Calcio d’inizio della Serie A per Frosinone e Torino, che si affrontano al Comunale di Frosinone per la prima giornata di Serie A. I ciociari, guidati da Stellone, ex Toro, si affidano alla coppia d’attacco Dionisi-Longo, con Daniele Verde, gioiello della primavera della Roma, che partirà dalla panchina: sulle fasce Soddimo e Paganini. Risponde il Torino di Ventura con la coppia Quagliarella-Maxi Lopez: solo panchina per Belotti in favore degli eroi di Bilbao. A centrocampo il forfait di Obi spalanca le porte della titolarità ad Benassi, che completerà il trio di centrocampo con Gazzi e Baselli. Bruno Peres vince il ballottaggio con Zappacosta.

FROSINONE-TORINO, FORMAZIONI UFFICIALI

FROSINONE (4-4-2) Leali; Crivello, Russo, Diakité, Rosi; Soddimo, Gori, Gucher, Paganini; Dionisi, Longo. Allenatore: Stellone.

TORINO (3-5-2) Padelli; Moretti, Glik, Maksimovic; Avelar, Baselli, Gazzi, Benassi, Peres; Quagliarella, Lopez. Allenatore: Ventura.

FROSINONE-TORINO, LE PAROLE DEGLI ALLENATORI

STELLONE, FROSINONEAffronteremo una squadra con una grande storia, che ha un tecnico preparato, uno dei migliori in Italia, che ha saputo dare alla squadra un’identità di gioco importante. Abbiamo preparato la gara conoscendo le loro qualità, cercando di metterli in difficoltà sui punti deboli. Dovremo essere bravi, attenti e organizzati. Giocheremo tutte le gare a viso aperto, con voglia e determinazione. L’atteggiamento sarà sempre lo stesso, consapevoli del fatto che ci sarà da soffrire. Queste sono partite che si preparano da sé, ho detto ai miei giocatori di stare sereni e di affrontare la gara, con lo stesso piglio visto negli anni scorsi. Il Frosinone darà filo da torcere a tutte, soprattutto al Comunale, che ci darà una spinta in più“.

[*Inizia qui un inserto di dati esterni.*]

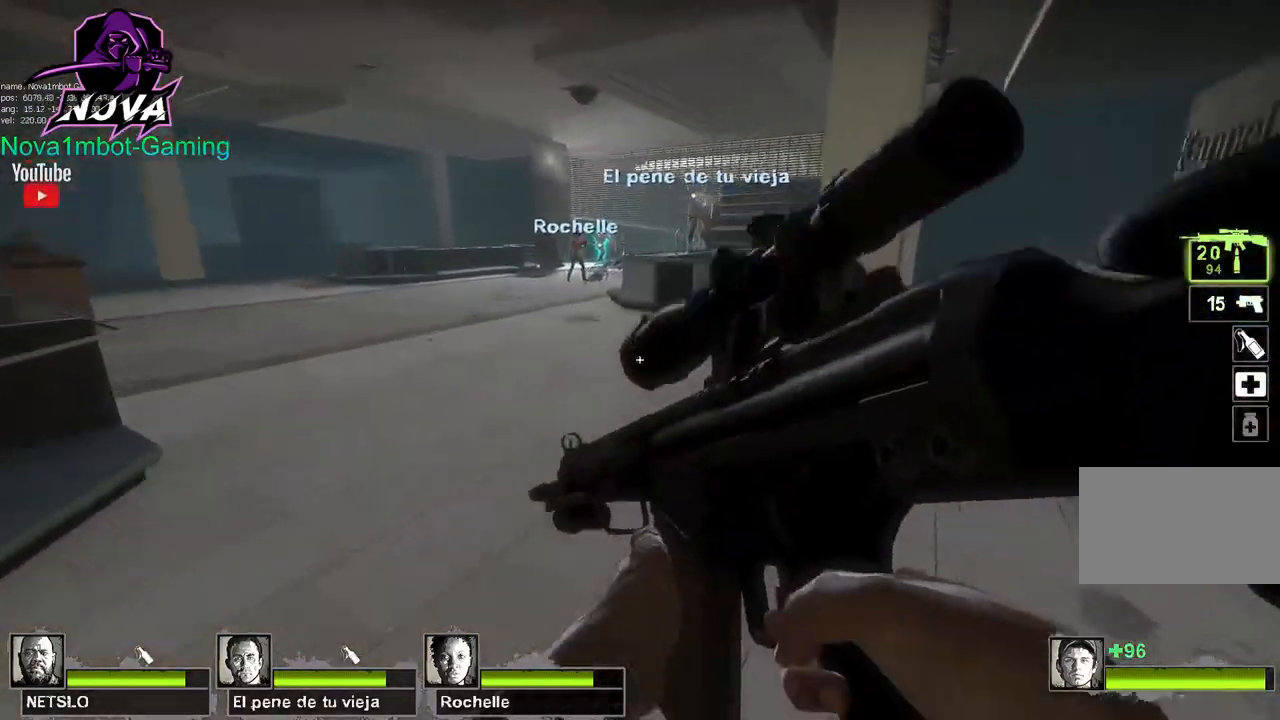
{"keys": ["a"], "mouse": [], "events": [[100, "space", "down"], [100, "w", "up"], [150, "a", "down"], [150, "space", "up"]]}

VENTURA, TORINOTutti quelli che sono arrivati hanno buone se non ottime prospettive. C’è una base di partenza su cui lavorare poi sta alla voglia del giocatore, Darmian è andato al Manchester perché in 4 anni non ha saltato un allenamento e li ha fatti tutti al 100%. Serve la voglia di diventare. Sinora abbiamo fatto un buon lavoro. Molte squadre hanno fatto test con squadre importanti, noi invece no. C’è il rischio che ora si paghi qualcosa sotto il profilo del ritmo. Non dobbiamo aspettarci effetti speciali o cose fantascientifiche, la crescita deve essere naturale degli ultimi arrivati, non mettiamo pressione. Io sono convinto che Benassi farà un campionato importante perché ha alle spalle una stagione in cui si è temprato anche psicologicamente, mi auguro che chi è venuto quest’anno abbia un battesimo più soft“, parole prima della gara col Pescara di Coppa Italia, il mister del Torino non ha effettuato la conferenza pre-Frosinone.